Set the seed for random numbers.

nsamples

Sample size of the data to generate.

nTrain

Sample size of the training data.

var_type

Two choices of the variable types. See details for more information.

cor_type

Correlation structures. See details for more information.

VarThreshold0

Threshold for removing variables based on variation explained. See flars for more details.

SignThreshold0

Same as VarThreshold0

lasso

Use lasso modification or not. In other words, can variables selected in the former iterations be removed in the later iterations.

check

Type of lasso check. 1 means variance check, 2 means sign check. check=1 is much better than the other one.

uncorr

If the variables are uncorrelated or not.

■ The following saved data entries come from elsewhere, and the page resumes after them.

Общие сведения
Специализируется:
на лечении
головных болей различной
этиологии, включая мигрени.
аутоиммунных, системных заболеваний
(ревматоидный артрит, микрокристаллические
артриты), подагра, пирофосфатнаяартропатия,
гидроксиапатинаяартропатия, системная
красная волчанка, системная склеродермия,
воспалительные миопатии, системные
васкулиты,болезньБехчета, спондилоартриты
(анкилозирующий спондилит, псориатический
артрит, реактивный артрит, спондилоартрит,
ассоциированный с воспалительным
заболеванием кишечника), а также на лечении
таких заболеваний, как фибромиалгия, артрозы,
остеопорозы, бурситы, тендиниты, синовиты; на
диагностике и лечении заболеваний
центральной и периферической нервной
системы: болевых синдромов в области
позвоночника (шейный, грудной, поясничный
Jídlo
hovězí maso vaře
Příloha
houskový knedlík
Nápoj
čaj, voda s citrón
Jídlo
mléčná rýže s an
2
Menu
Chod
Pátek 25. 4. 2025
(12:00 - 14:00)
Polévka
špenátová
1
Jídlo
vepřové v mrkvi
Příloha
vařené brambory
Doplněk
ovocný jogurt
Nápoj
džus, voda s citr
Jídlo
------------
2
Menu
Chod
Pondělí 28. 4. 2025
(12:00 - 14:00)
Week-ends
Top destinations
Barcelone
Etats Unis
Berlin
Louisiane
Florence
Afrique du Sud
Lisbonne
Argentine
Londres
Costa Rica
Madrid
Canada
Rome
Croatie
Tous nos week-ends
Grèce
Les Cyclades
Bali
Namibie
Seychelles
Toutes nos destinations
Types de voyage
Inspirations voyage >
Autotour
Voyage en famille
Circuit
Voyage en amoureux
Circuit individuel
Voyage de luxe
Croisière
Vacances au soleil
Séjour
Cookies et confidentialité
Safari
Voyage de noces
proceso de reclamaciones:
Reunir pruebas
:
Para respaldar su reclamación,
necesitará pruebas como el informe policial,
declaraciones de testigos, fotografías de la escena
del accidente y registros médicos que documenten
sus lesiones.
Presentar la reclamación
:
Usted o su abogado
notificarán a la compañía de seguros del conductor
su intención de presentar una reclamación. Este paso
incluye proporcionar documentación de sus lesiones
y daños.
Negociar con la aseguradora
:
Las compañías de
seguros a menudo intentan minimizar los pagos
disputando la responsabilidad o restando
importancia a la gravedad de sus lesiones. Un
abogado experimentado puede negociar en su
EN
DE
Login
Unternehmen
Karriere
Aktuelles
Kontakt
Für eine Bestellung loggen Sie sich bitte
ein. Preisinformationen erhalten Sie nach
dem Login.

See details for more information.

nVar

Number of variables to generate.

Discrete_Norm_ID

Which discrete method and which norm to use. 1 to 12.

NoRaw_max

Number of variables to select when not using RDP discretising method.

raw_max

Number of variables to select when using RDP discretising method.

hyper

Hyper parameters used in the Gaussian process. GP is used for building the covariance structure of the functional variables.

RealX

Real data input X.

RealY

Real data input Y.

dataL

Real input data list rather than generate in the function. It should has the same structure as that generated.

nCor

Number of cores to use.

control

List of control items. See fccaGen for more details.

Value

A list of results using different normalization methods and different representation methods for the functional coefficients.